Andrea Oliva ist einer der grössten Namen im internationalen Club-Business. Das Aushängeschild von “Ants”, dem Ushuaïa-Event-Flaggschiff. Er ist auf Du und Du mit den Koryphäen der Entertainment-Szene. Eine besondere Freundschaft verbindet den in der Schweiz geborenen Süditaliener mit Ronaldo Nazario de Lima – “Il Fenomeno”. Der zweimalige brasilianische Weltmeister und mit Abstand beste Mittelstürmer aller Zeiten haute den eingefleischten AC Milan Fan Oliva beim ersten Treffen um. Womit, wie er aufgewachsen ist, was der 41-Jährige vom Musikbusiness hält und welche Werte ihm wichtig sind, erzählt er uns im exklusiven Interview. Bei perfekt gekühltem Verdejo und üppiger Sushi-Platte im Minami Ushuaïa Restaurant.

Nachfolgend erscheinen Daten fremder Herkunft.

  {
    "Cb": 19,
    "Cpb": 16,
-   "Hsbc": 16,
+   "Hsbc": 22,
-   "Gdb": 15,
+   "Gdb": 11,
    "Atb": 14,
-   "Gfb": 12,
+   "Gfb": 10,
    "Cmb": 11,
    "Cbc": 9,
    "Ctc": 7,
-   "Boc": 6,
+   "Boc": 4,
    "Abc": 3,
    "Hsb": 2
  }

Angefangen bei seinen Eltern, die vor 45 Jahren von Kalabrien nach Monza umgezogen sind, um wie viele Südländer in den Siebzigern, in die Schweiz einzuwandern und dort als Gastarbeiter viel mehr Geld zu verdienen, als zuhause. In Möhlin, einer Vorstadt von Basel, wo Andrea 1981 zur Welt kam. “Die Grundschule besuchte ich da. In Basel machte ich die kaufmännische Lehre in einem Reisbüro.”

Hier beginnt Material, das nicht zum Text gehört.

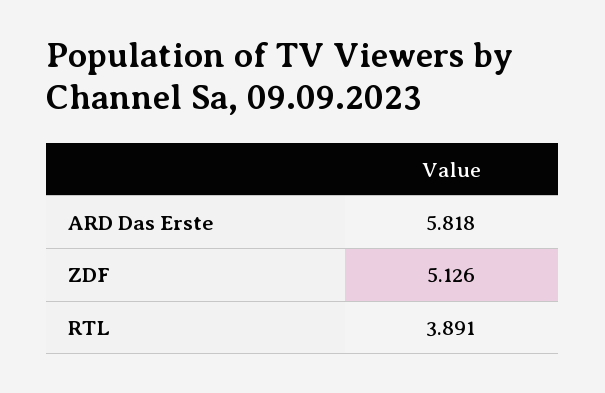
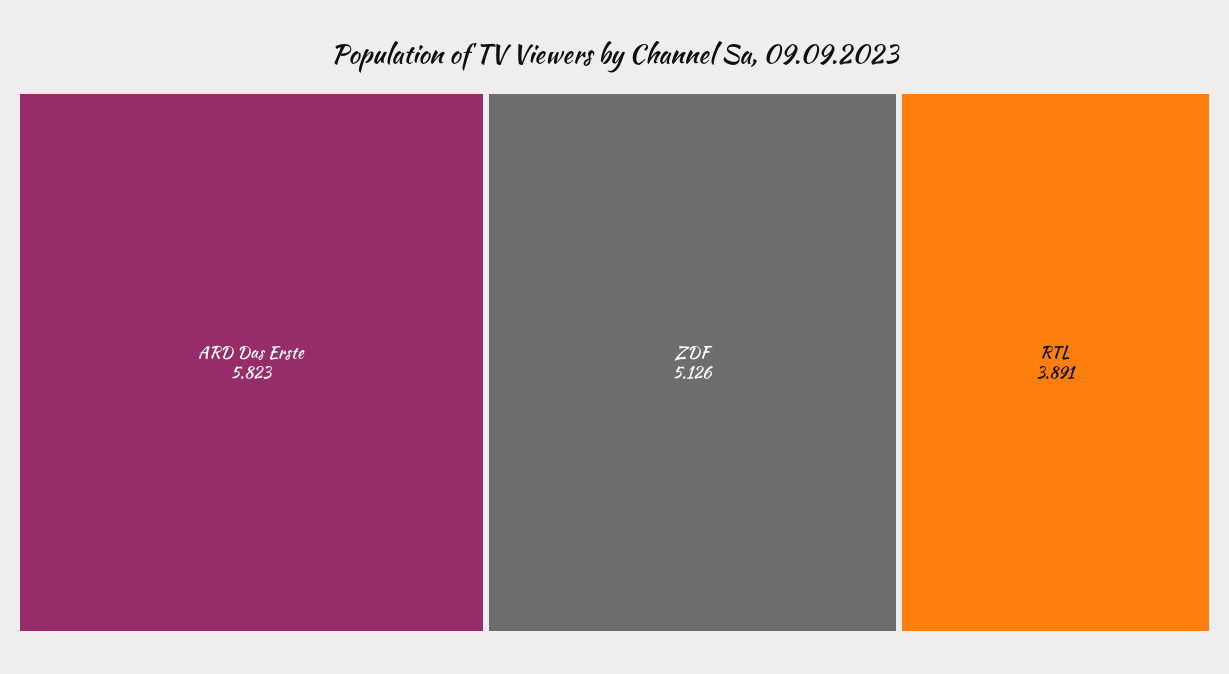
  {
-   "ARD Das Erste": 5.818,
+   "ARD Das Erste": 5.823,
    "ZDF": 5.126,
    "RTL": 3.891
  }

Um fortan in der Musikindustrie zu arbeiten. “Ich begann schon mit 12 aufzulegen und lebte ziemlich schnell davon. Es war einfach. Gerade, wenn man, wie ich, bei den Eltern wohnte. Für mich war klar, dass ich nie etwas anderes tun wollte. Ich war von Anfang an dabei, als auf dem Stücky-Areal und im Planet E die ersten grossen Technoparties der Schweiz stattfanden. Derrick May (Detroit Techno Legende und Szene-Pionier, Anm. d. Red.) spielte im Stücky seinen ersten internationalen Gig. Die Washing Machine Parties, Sven Väth mit pinken Haaren, da, wo alles begann – legendär.”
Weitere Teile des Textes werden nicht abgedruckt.